→ Records in a dataset:
○ ○ ○

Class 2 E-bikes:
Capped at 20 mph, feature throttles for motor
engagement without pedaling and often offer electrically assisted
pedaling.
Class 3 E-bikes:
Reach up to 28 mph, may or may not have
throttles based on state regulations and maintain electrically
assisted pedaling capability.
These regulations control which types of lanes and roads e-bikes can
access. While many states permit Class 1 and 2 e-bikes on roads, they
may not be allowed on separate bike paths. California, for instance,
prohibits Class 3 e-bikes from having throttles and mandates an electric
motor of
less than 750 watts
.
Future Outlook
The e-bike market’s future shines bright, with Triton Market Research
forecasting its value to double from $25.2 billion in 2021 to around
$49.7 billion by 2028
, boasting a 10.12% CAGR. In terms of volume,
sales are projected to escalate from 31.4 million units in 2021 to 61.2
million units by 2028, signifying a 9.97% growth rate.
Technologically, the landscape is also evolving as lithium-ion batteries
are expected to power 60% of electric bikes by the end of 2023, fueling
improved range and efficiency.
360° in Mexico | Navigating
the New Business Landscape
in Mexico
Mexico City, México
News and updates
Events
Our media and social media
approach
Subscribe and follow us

○ ○ ○

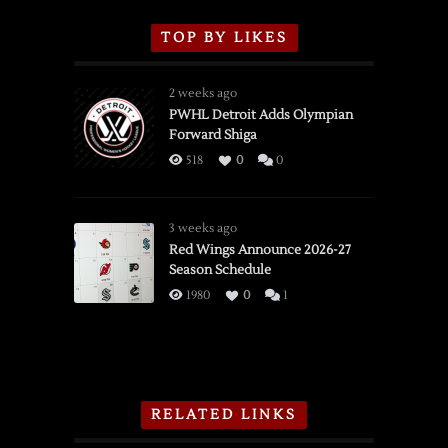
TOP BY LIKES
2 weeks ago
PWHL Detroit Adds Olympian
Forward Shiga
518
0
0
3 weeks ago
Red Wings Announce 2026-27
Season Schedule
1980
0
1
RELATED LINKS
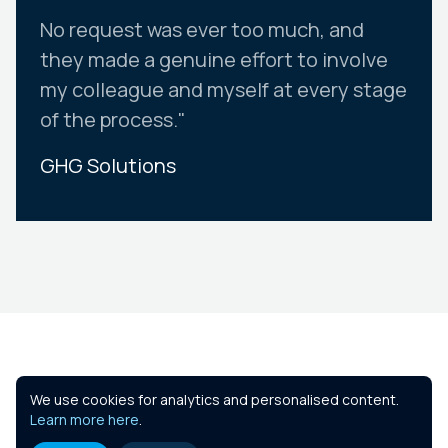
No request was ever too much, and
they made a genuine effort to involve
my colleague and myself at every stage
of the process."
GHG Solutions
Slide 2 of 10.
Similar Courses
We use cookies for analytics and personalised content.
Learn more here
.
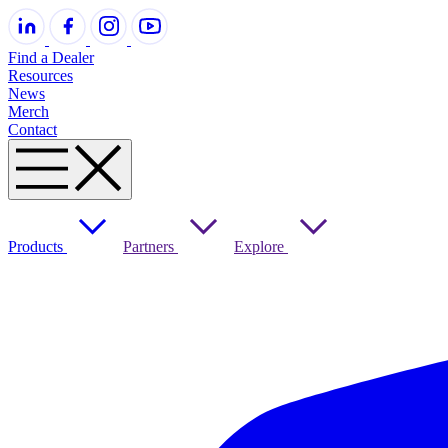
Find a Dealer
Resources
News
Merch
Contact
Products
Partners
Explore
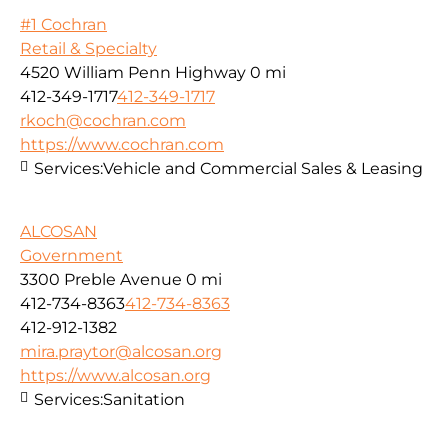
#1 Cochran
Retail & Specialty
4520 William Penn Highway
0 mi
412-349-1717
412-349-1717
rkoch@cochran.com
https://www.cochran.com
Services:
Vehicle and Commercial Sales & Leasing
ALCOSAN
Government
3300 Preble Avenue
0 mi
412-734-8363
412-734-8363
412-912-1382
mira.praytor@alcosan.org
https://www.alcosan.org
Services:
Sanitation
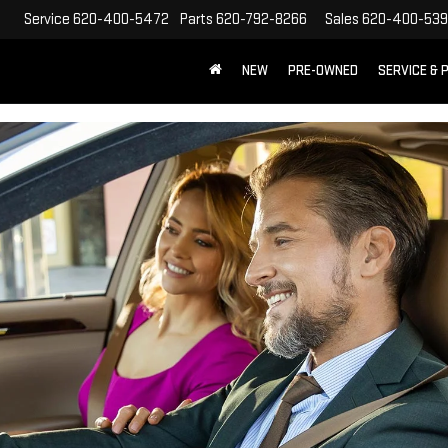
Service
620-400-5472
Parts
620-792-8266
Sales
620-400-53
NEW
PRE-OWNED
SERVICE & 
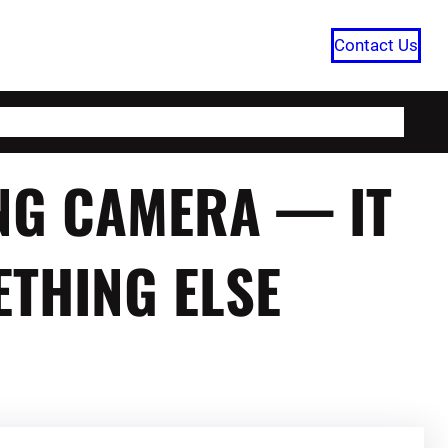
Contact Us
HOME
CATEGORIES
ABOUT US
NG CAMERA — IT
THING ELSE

○ ○ ○

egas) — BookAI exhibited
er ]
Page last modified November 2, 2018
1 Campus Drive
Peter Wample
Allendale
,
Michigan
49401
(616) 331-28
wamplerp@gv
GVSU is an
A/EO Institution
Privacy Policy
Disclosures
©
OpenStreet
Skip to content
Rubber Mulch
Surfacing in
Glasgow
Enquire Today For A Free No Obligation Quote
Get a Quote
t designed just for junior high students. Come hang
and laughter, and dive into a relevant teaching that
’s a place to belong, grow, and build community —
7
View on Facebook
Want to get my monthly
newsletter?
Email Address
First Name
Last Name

○ ○ ○

→ Exercise aim: Gather each row above that contains the word "they".

→ Answer:
access. While many states permit Class 1 and 2 e-bikes on roads, they
they made a genuine effort to involve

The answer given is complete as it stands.